The Secret Show is a British animated television series produced by Collingwood O'Hare and commissioned by BBC Worldwide in partnership with BBC Children's. The series premiered on 16 September 2006 during TMi on BBC Two. The series premiered in North America on Nicktoons Network on 20 January 2007, and ended on 29 November 2010. It also used to air in countries on CBBC, BBC One, Jetix Latin America, Disney Channel Germany, ABC1, Nickelodeon, BBC Kids, Teletoon+, MBC3, 2x2, Disney Channel Latin America, N1, TVB Pearl, RTÉ2 (as part of the network's children's programming lineup The Den), BFBS (being shown on the children's wrapper programme Room 785), Kids Central, CCN TV6 (with the series airing on the channel's cartoon lineup TV6 Cartoon Express) and TSR 2. A total of 52 episodes were produced.

Details
The series follows 2 spies, Anita Knight and Victor Volt as they try to save the world from the latest threats to civilization. They work for the secret organization, U.Z.Z., which is owned by their commanding agent, whose codename is "changed daily" for reasons of security, always to an unusual or ridiculous phrase. U.Z.Z. also comprises Professor Professor, whose inventions and scientific background frequently save the day; Special Agent Ray who often runs missions behind the scenes; and a large team of standard agents.

[Collected data]

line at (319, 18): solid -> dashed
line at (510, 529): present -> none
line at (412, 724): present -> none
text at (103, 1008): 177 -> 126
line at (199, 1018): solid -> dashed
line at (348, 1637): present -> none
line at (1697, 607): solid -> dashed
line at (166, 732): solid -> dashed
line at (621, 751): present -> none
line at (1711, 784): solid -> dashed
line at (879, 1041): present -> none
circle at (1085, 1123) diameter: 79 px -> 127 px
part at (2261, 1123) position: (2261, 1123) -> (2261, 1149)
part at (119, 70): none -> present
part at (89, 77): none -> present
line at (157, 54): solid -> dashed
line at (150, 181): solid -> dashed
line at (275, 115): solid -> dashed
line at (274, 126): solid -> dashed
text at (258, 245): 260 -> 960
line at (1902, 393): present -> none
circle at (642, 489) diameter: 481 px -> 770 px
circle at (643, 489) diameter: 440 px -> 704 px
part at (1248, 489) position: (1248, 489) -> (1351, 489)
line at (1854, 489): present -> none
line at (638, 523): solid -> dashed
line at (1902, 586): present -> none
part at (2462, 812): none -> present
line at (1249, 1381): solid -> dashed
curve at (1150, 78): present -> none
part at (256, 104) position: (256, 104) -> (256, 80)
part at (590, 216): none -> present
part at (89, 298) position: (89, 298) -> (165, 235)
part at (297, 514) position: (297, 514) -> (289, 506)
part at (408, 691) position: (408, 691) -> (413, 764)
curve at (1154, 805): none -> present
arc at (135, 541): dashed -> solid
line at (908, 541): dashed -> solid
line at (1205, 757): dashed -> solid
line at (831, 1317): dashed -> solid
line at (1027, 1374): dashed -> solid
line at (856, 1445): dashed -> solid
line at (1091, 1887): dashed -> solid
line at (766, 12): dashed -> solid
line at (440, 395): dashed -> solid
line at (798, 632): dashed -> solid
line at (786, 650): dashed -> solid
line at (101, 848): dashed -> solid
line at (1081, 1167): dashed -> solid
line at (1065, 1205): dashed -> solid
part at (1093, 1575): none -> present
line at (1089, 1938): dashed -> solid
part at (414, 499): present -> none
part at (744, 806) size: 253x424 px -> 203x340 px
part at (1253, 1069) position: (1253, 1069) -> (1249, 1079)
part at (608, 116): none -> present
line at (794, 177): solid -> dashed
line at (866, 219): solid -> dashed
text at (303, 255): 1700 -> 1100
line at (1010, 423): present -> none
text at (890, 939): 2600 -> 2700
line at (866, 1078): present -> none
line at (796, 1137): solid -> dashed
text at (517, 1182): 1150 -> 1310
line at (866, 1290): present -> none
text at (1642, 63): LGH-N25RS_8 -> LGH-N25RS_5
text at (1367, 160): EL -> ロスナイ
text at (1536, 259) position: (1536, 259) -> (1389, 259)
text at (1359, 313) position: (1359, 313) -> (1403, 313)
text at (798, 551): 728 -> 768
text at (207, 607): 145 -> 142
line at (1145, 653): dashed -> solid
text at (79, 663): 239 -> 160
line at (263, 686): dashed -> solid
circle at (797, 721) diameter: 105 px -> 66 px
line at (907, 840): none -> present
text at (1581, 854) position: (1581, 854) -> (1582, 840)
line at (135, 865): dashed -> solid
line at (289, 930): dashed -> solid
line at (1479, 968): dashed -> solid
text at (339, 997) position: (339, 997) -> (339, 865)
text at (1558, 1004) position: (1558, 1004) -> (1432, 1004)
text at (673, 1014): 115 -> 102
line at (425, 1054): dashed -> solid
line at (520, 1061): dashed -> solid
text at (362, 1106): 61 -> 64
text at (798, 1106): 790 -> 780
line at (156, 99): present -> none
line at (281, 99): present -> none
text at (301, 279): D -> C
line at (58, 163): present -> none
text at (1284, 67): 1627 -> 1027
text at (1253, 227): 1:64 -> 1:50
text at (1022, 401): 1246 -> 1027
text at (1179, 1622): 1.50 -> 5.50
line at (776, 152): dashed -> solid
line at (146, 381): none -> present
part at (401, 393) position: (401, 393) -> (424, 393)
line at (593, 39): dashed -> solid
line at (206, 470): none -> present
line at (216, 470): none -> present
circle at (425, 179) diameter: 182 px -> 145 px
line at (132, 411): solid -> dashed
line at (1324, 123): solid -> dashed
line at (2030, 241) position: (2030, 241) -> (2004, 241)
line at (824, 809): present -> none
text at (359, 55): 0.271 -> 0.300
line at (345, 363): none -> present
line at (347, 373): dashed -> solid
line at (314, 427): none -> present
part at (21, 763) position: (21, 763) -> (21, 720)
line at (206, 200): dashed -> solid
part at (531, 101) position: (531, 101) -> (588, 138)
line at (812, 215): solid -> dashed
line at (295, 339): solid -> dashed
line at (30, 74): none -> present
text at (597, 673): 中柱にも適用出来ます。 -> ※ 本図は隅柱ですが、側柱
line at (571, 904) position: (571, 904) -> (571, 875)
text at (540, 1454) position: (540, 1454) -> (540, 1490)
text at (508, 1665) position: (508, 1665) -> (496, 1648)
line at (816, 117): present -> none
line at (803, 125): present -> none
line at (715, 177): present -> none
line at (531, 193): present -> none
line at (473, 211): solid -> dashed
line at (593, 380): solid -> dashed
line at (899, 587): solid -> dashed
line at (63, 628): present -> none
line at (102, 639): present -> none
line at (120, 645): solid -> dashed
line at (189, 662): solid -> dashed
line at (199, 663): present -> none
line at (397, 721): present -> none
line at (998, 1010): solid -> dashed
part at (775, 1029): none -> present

◆ Problem A:
Answer these questions using the passage on The Secret Show, labeling each answer to match:
(i) On what date did the series premiere during TMi on BBC Two?
(ii) How many episodes were produced in total?
(iii) What is the name of the secret organization the two spies work for?
◆ Problem B: Summarize the passage on The Secret Show in two sentences.
◆ Problem C: Extend the passage on The Secret Show from where it stops.

◆ Expected answer A:
(i) 16 September 2006
(ii) 52
(iii) U.Z.Z.

◆ Expected answer B: The Secret Show is a British animated series produced by Collingwood O'Hare and commissioned by BBC Worldwide with BBC Children's; it premiered on BBC Two on 16 September 2006, and 52 episodes were produced. It follows the spies Anita Knight and Victor Volt, who work for the secret organization U.Z.Z. to save the world from the latest threats to civilization.

◆ Expected answer C:
They frequently counter threats from their main enemy, T.H.E.M. - The Horrible Evil Menace. T.H.E.M. is headed up by the evil antagonist in the series, Doctor Doctor, who is intent on taking over the world, and has her own crack team of agents called "Expendables" who wear billiard ball-style helmets. However, some episodes do feature a different set of enemies, such as the underground species of Imposters or Reptogators, the space alien Floaty Heads or Changed Daily's nanny as a child, who has world domination plans of her own. Many episodes feature a sealed orange cylinder, known only as "The Secret Thing". It is not known what the Secret Thing actually is, although in one episode Doctor Doctor steals it, however it is a fake, filled with confetti. Even when it is not central to the episode, the Secret Thing is always featured, half poking out from somewhere. Each episode also features a robotic spider walking up the wall and a four digit code which can be entered on the Secret Show website to unlock extras.

The show never starts as "The Secret Show", but rather as "The Fluffy Bunny Show" for young children, which features Sweet Little Granny in a rocking chair, with a banjo and six fluffy, pink bunnies. As she begins to sing the intro for her show, interrupted by agents for U.Z.Z. appear, headed by Agent Ray, and commandeer the show, always using a different method of dispatch. The Secret Show then begins, much to Sweet Little Granny's dismay. The bunnies, however, frequently appear throughout the show in unexpected places. And in "A Purrfect Villain", Sweet Old Grandpa appears instead of Granny because she was getting a hip replacement operation. When the show gets interrupted by Ray, Grandpa picks up the bunnies and runs from the agents who appears many times in that episode. The US version sometimes edits this opening out of the broadcast.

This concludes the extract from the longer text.